DATA SEGMENT —

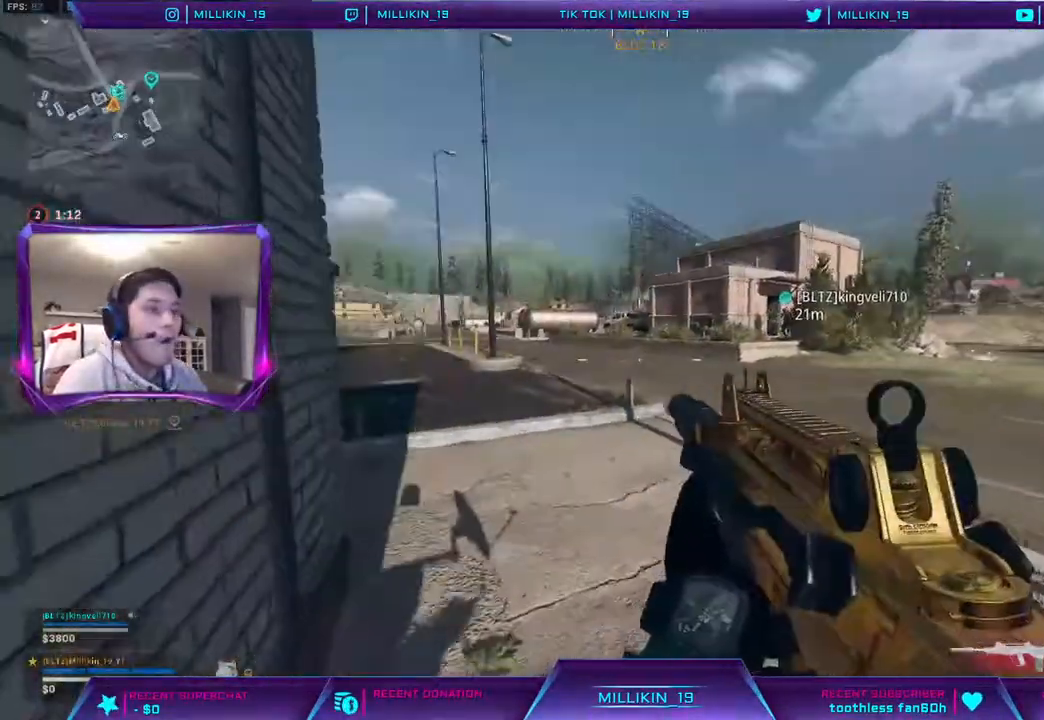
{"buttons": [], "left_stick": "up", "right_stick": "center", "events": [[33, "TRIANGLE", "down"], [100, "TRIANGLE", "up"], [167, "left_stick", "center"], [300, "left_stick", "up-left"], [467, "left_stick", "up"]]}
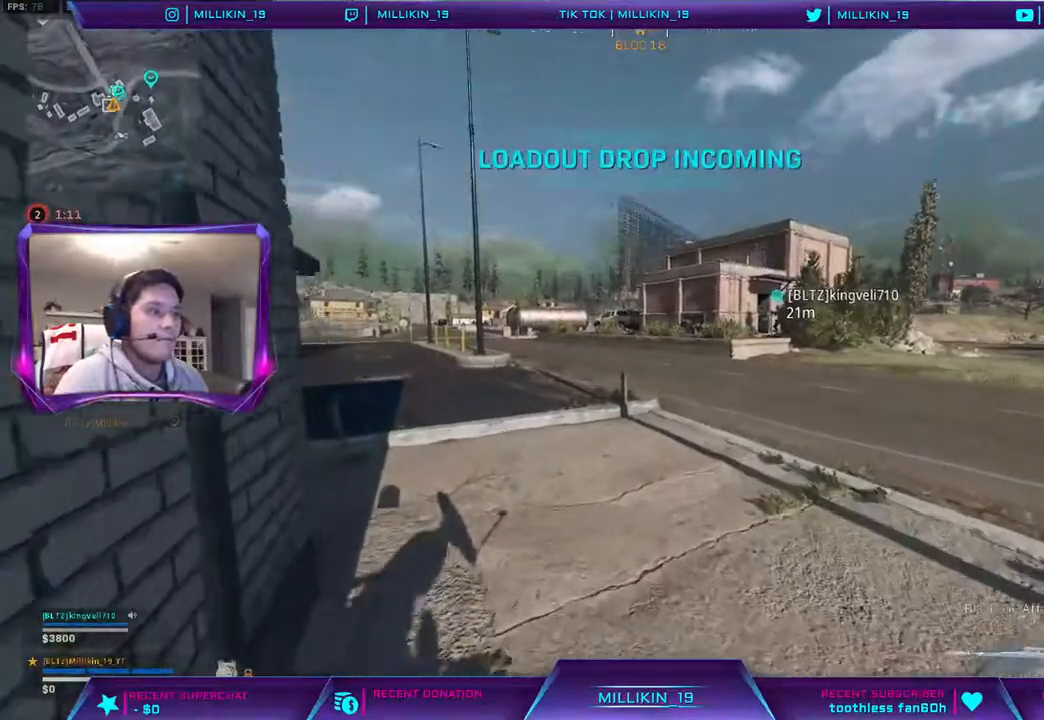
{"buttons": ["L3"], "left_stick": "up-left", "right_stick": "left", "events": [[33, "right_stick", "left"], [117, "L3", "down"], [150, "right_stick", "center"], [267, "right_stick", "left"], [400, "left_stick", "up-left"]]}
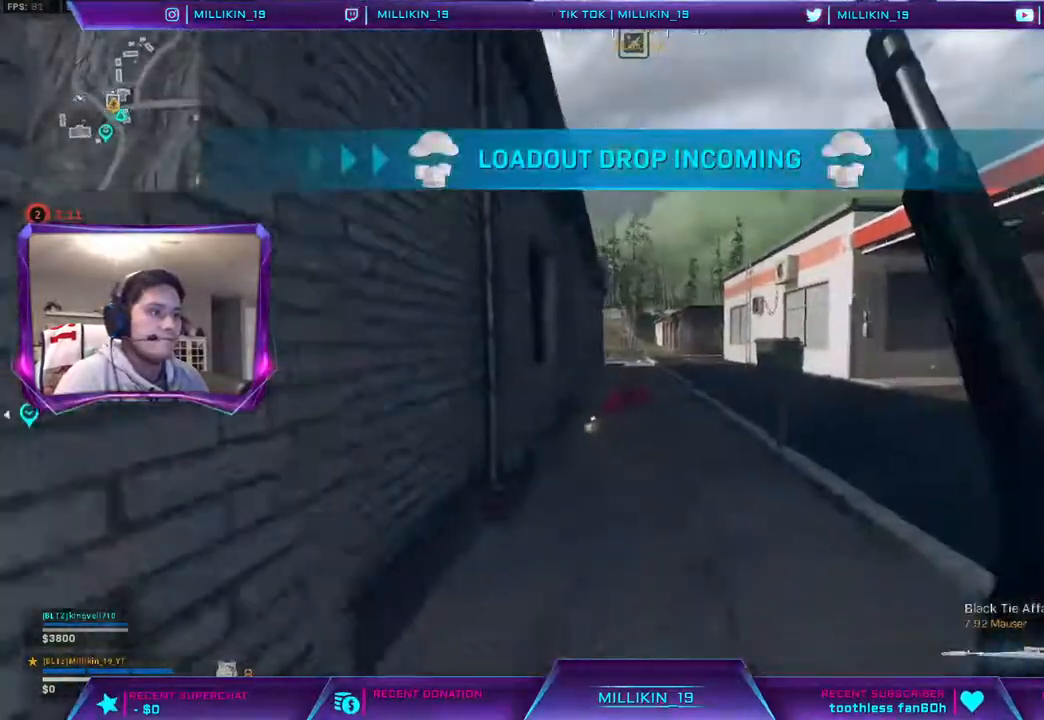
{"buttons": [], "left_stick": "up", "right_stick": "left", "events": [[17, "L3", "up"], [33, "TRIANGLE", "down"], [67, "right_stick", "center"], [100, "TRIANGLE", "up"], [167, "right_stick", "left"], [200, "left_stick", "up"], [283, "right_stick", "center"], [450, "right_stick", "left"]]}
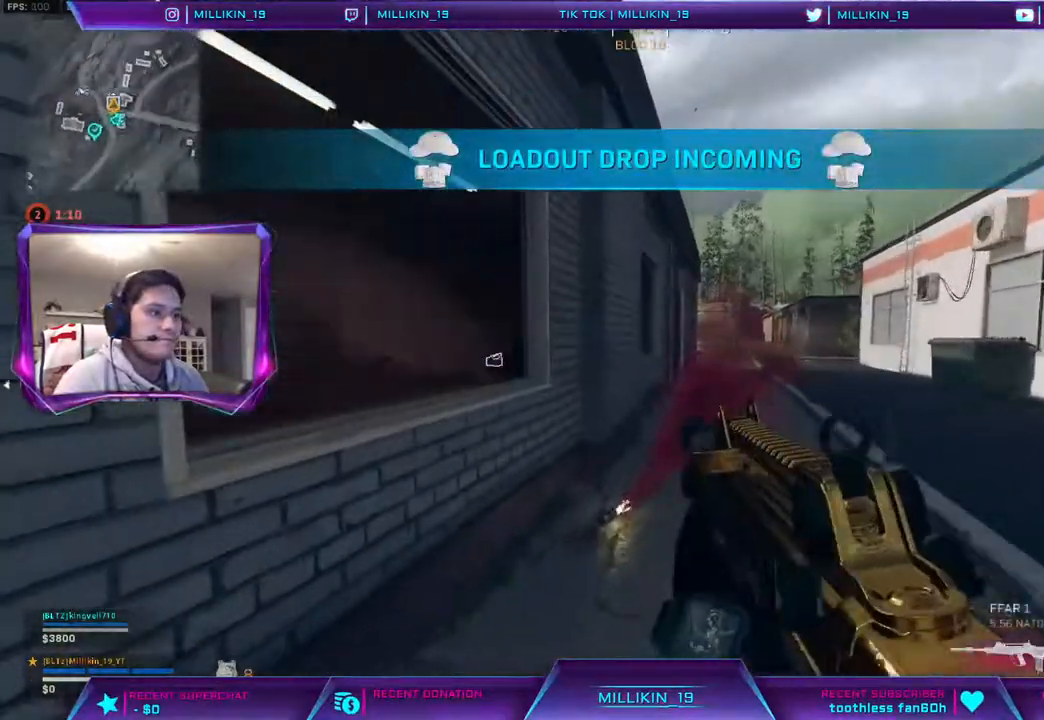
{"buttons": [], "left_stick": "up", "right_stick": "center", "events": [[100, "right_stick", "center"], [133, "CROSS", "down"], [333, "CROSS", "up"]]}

BRIEF —
The data above should be restated exactly, with its images dropped.

YOUR SOLUTION —
{"buttons": [], "left_stick": "up", "right_stick": "center", "events": [[33, "TRIANGLE", "down"], [100, "TRIANGLE", "up"], [167, "left_stick", "center"], [300, "left_stick", "up-left"], [467, "left_stick", "up"]]}
{"buttons": ["L3"], "left_stick": "up-left", "right_stick": "left", "events": [[33, "right_stick", "left"], [117, "L3", "down"], [150, "right_stick", "center"], [267, "right_stick", "left"], [400, "left_stick", "up-left"]]}
{"buttons": [], "left_stick": "up", "right_stick": "left", "events": [[17, "L3", "up"], [33, "TRIANGLE", "down"], [67, "right_stick", "center"], [100, "TRIANGLE", "up"], [167, "right_stick", "left"], [200, "left_stick", "up"], [283, "right_stick", "center"], [450, "right_stick", "left"]]}
{"buttons": [], "left_stick": "up", "right_stick": "center", "events": [[100, "right_stick", "center"], [133, "CROSS", "down"], [333, "CROSS", "up"]]}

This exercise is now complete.